Ne consegue, pertanto, l’inammissibilità delle doglianze mosse con il primo e secondo motivo, insistendo esse sul profilo della asserita “legittimazione” della M., correttamente ritenuto non suscettibile di impugnazione ex art. 339 c.p.c., comma 3.

4. – Con il quarto mezzo è denunciata, ai sensi dell’art. 360 c.p.c., comma 1, n. 3, violazione e falsa applicazione dell’art. 111 Cost., comma 1, “per abuso del processo”, avendo errato il Tribunale a non ritenere esistente un frazionamento in più giudizi del credito da parte della M., seppure vantato nei confronti di soggetti distinti.

4.1. – Il motivo è (manifestamente) infondato, giacchè (come ammesso dallo stesso ricorrente) la M. ha agito contro il S. per l’intero importo (di Euro 950,67) del credito restitutorio che vantava nei suoi confronti e, quindi, non già per una sua frazione, non essendo, dunque, configurabile l’abuso processuale per la proposizione di più giudizi al fine di conseguire il medesimo credito (fatto oggetto di frazionamento), posto, peraltro, che la stessa M., sebbene sulla scorta dello stesso titolo giudiziale, ha azionato un distinto credito di pari importo nei confronti di altro debitore, non evocato nel giudizio intentato contro il S..

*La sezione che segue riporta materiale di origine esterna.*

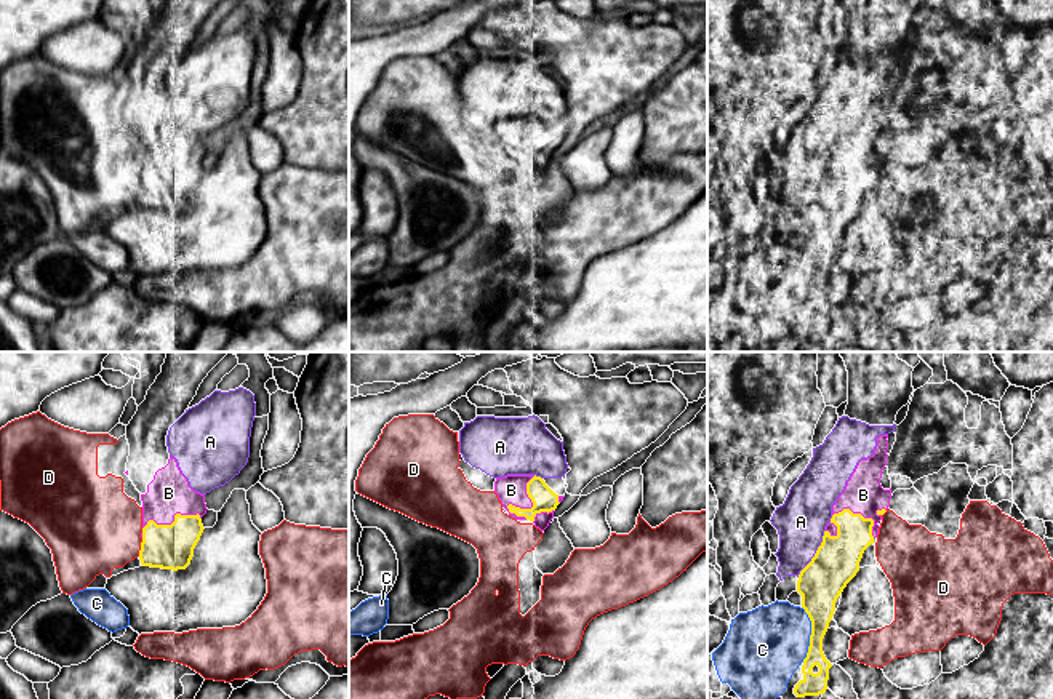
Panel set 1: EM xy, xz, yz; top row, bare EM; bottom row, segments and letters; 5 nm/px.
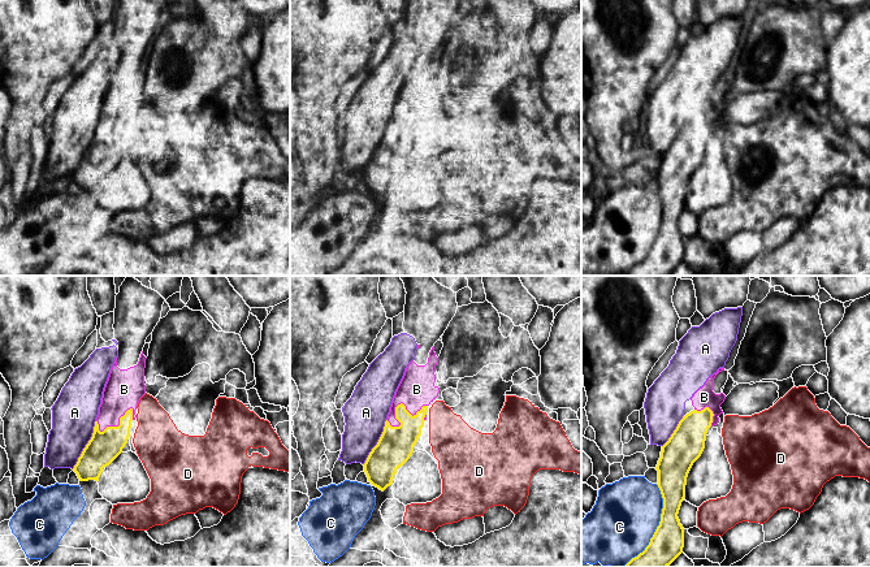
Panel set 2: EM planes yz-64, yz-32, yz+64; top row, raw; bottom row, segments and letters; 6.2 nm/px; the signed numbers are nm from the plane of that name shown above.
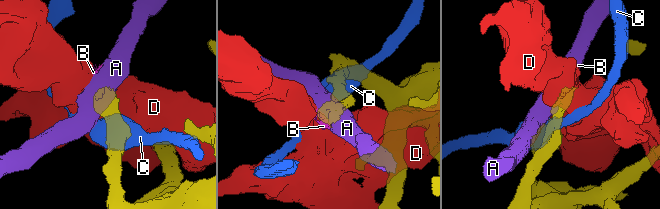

Del resto, rimanendo nella disponibilità della parte l’instaurazione del litisconsorzio facoltativo (art. 103 c.p.c.), il simultaneus processus, ove non si rendesse necessario esso stesso per arginare l’abuso processuale della pluralità di azioni contro il medesimo debitore (fattispecie distinta da quella in esame e che, in ogni caso, comporta rimedi che non attingerebbero alla inammissibilità o improponibilità della domanda: cfr. Cass., 30 aprile 2014, n. 9488), potrebbe anche essere fonte di ritardi o gravosità processuali, cui il giudice stesso, ai sensi del citato art. 103, comma 2 può porvi rimedio con la separazione delle cause e ciò proprio nell’ottica del giusto processo dalla durata ragionevole, che è valore costituzionale (art. 111 Cost.) su cui (unitamente al principio di correttezza e buona fede) trovano fondamento le ragioni di contrasto all’abuso processuale per frazionamento del credito (tra le altre, Cass. sez. un., 15 novembre 2007, n. 23726, Cass., 11 giugno 2008, n. 15476; Cass., 15 marzo 2013, n. 6664; Cass., 9 marzo 2015, n. 4702).

5. – Il ricorso va, pertanto, rigettato, e, in assenza di attività difensiva da parte dell’intimata, non occorre provvedere alla regolamentazione delle spese del presente giudizio di legittimità.

PQM

Rigetta il ricorso;

Ai sensi del D.P.R. 30 maggio 2002, n. 115, art. 13, comma 1 quater, dà atto della sussistenza dei presupposti per il versamento, da parte del ricorrente, dell’ulteriore importo a titolo di contributo unificato pari a quello dovuto per il ricorso, a norma del citato art. 13, comma 1 bis.

Motivazione semplificata.

Così deciso in Roma, nella Camera di consiglio della Sezione Terza civile della Corte suprema di Cassazione, il 30 gennaio 2017.